Persuasion we live by: symbols, metaphors and linguistic strategies
From Firenze University Press Journal: Working Papers in Linguistics and Oriental Studies (QULSO)
Benedetta Baldi, University of Florence
Persuasive discourse, typically in political communication, implies arousing adherence. Persuasion aims to bring out a shared semantic territory in the audience, a common, often hidden or unconscious, worldview. Naturally, persuasion is the privilege of a person someway associated with signs denoting “power, commitment, fairness, and social attractiveness”.
Substantially, persuasion is a cognitive process triggered or implemented by messages capable to influencing the attitudes of persons and their representation of the world. Thus, language of persuasion involves linguistic and pragmatic tools effective in influencing the collective imaginary and the feelings and beliefs of the people.
Argumentative and rhetorical devices, metaphors, the structure of the sentence, lexical selection, symbols and images contribute to achieving persuasive effects by evoking a common cognitive ground as the basic dimension of legitimization and identity.
This theoretical framework is tested on the basis of the political communication of some leaders which played or currently play an important role in the past or current Italian politics, such as Mussolini, De Gasperi, Togliatti, Berlusconi, Salvini and others.
Their rhetorical choices and the symbols they rely on will be analyzed with the purpose of investigating the concealed or implicated semantics of their messages.

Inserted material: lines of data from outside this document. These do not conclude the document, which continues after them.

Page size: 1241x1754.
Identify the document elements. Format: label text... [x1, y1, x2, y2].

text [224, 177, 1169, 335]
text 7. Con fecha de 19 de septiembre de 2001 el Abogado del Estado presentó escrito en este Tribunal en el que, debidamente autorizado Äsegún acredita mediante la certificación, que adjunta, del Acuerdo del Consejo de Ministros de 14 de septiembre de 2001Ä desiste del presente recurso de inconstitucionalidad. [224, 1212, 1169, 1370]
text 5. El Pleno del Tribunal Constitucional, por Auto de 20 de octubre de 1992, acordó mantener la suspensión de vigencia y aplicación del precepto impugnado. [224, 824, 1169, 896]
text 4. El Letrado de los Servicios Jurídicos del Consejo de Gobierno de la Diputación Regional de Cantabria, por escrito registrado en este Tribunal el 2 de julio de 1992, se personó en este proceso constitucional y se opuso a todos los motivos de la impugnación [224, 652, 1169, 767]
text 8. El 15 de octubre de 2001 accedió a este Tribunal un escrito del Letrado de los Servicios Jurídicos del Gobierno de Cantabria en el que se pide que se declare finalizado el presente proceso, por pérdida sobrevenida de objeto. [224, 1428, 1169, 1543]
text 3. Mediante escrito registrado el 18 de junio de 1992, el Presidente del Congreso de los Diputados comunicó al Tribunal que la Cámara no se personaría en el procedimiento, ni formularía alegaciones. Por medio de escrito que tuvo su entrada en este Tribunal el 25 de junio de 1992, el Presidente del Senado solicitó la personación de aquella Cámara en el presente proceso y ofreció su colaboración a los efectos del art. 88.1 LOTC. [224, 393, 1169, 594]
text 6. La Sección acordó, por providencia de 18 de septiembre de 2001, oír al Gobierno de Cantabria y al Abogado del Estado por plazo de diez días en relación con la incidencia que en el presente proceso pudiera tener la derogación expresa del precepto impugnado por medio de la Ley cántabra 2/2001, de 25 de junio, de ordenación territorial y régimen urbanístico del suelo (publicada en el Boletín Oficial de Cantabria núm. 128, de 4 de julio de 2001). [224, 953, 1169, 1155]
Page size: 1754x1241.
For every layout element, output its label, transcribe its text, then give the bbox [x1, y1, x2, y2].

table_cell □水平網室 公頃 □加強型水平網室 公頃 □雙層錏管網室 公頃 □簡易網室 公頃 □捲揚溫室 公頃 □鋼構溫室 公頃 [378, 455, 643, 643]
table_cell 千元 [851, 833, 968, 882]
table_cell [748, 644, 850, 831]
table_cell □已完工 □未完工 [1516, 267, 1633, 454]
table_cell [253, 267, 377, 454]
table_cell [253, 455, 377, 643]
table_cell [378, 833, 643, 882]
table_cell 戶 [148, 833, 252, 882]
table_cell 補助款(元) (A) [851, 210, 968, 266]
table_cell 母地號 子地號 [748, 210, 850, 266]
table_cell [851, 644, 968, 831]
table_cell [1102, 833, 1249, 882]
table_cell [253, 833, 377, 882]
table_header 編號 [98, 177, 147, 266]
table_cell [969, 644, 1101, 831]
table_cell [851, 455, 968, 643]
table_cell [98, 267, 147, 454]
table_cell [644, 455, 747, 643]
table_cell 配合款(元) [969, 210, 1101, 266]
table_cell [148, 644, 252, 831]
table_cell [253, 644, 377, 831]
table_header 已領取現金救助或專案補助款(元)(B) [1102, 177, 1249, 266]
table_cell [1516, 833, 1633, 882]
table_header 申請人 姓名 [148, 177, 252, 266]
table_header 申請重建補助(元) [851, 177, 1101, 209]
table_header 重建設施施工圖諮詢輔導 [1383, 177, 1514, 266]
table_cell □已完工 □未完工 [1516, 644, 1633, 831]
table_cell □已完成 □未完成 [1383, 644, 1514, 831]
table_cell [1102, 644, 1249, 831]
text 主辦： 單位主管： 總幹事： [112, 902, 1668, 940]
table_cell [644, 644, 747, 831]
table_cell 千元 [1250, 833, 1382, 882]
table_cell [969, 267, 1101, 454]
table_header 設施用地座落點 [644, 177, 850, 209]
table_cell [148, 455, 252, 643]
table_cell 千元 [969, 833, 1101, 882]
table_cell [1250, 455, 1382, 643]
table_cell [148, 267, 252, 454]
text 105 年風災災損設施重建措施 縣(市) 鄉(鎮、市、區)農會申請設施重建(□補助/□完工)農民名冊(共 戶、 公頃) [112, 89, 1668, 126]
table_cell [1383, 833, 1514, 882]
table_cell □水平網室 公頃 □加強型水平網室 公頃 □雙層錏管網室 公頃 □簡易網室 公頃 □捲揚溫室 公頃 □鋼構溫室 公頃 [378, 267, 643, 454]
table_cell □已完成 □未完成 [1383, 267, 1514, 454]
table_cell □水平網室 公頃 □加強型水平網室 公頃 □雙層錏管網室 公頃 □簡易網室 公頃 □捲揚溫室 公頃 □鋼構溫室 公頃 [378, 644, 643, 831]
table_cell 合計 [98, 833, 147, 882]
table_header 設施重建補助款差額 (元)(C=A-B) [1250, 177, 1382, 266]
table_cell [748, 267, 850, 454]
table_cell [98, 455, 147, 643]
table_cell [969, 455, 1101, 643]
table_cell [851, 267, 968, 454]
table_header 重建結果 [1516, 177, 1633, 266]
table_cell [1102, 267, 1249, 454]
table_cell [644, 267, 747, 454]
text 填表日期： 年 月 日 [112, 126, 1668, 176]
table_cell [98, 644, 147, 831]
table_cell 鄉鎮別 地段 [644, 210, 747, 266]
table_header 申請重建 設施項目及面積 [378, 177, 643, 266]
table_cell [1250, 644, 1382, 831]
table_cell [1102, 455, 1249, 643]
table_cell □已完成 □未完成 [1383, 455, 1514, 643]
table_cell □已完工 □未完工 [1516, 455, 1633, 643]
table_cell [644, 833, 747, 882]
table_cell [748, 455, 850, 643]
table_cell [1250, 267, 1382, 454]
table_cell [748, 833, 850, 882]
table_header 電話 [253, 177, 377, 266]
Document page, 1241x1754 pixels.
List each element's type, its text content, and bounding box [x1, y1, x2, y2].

Defining persuasive communication, and specifically persuasive discourse, implies eliciting compliance. In this direction, Bülow-Møller (2005: 28) recalls that persuasion aims at creating a common ground, a sort of “shared territory” favoring possible “common visions and solutions”. Together, persuasion is the privilege of a person connoted by “linguistic signals denoting power, commitment, fairness, and social attractiveness”.
So, persuasion is a cognitive process responding to the communication of a message whereby interlocutors or an audience change their “attitudes or behavior regarding an issue” (Perloff 2003: 34). According to Perloff (2003: 8) persuasion includes linguistic and non-verbal symbols and involves the deliberate intention to influence. Moreover:
People persuade themselves to change attitudes or behavior. Communicators provide the arguments’ and the influence is freely accepted by the receiver. Self-persuasion is the crucial mechanism. It is no accident if theoretical models foreground the crucial role of the audience, in other words they are concerned with ‘how sender and receiver come together to create a shared reality. (Borchers 2013: 17)
Persuasion is, ultimately, the “coproduction of meaning”, the issue that this contribution aims to investigate along the lines of analysis in Baldi (2017, 2019).Is a very special use of language necessary for persuasion to take place? Virtanen and Halmari (2005: 5) note that an intrinsic property of language use is being persuasive, since any linguistic interaction entails some sort of change in the thought of interlocutors. However, persuasion strictu sensu is associated with “linguistic choices that aim at changing or affecting the behaviour of others or strengthening the existing beliefs and behaviors of those who already agree”.
As underlined by Sperber and Wilson (1996: 57–58) the interpretation of a linguistic act combines the content of a proposition with the propositional attitude of the communicator and the implementation of implicatures and inferences:
informative intention is better described as an intention to modify directly not the thoughts but the cognitive environment of the audience. The actual cognitive effects of a modification of the cognitive environment are only partly predictable.
This definition of the way in which language influences the informative contents of interlocutors seems to be suitable to characterize the basic effect of persuasive language in “strengthening” the beliefs and symbolic universe of the audience rather than changing their thinking and behavior. This to say that persuasion, however conceived, is a property inherent in the way of using language by humans, insofar as natural language semantics is based on and mediated by mental operations (Chomsky 1988, 2004, 2005) underlying the conceptualization of experience and the world. Turning to political language, a longstanding question is how it is able to change or re-elaborate the worldview of persons, and affect their beliefs and values. Naturally, we know that linguistic expressions have the effect of transferring pieces of a semantic representation into the mind/brain of the recipient, insofar as speaker and hearer share the common language faculty and a common conceptual model of the world and the mind. The point, here, is how, through the ability to interpret a sentence, in the particular language known by the interlocutors, the ideas of one can (possibly) migrate into the worldview of the other. We move here at the interface between linguistic knowledge (I(nternal)-language) as establishing a specific lexical-syntactic level of meaning, and the use of language in discourse, where the intentions of the speaker shape a particular representation of reality. More to the point, the sharing of thoughts and beliefs is the result of the communicative process, whereas linguistic expressions, in themselves, do not imply the strict correspondence of meanings and sounds in the speaker and the recipient, as highlighted by Chomsky (2000: 30):
Successful communication between Peter and Mary [two interlocutors] does not entail the existence of shared meanings or shared pronunciations in a public language (or a common treasure of thoughts or articulations of them), any more the physical resemblance between Peter and Mary entails the existence of a public form that they share.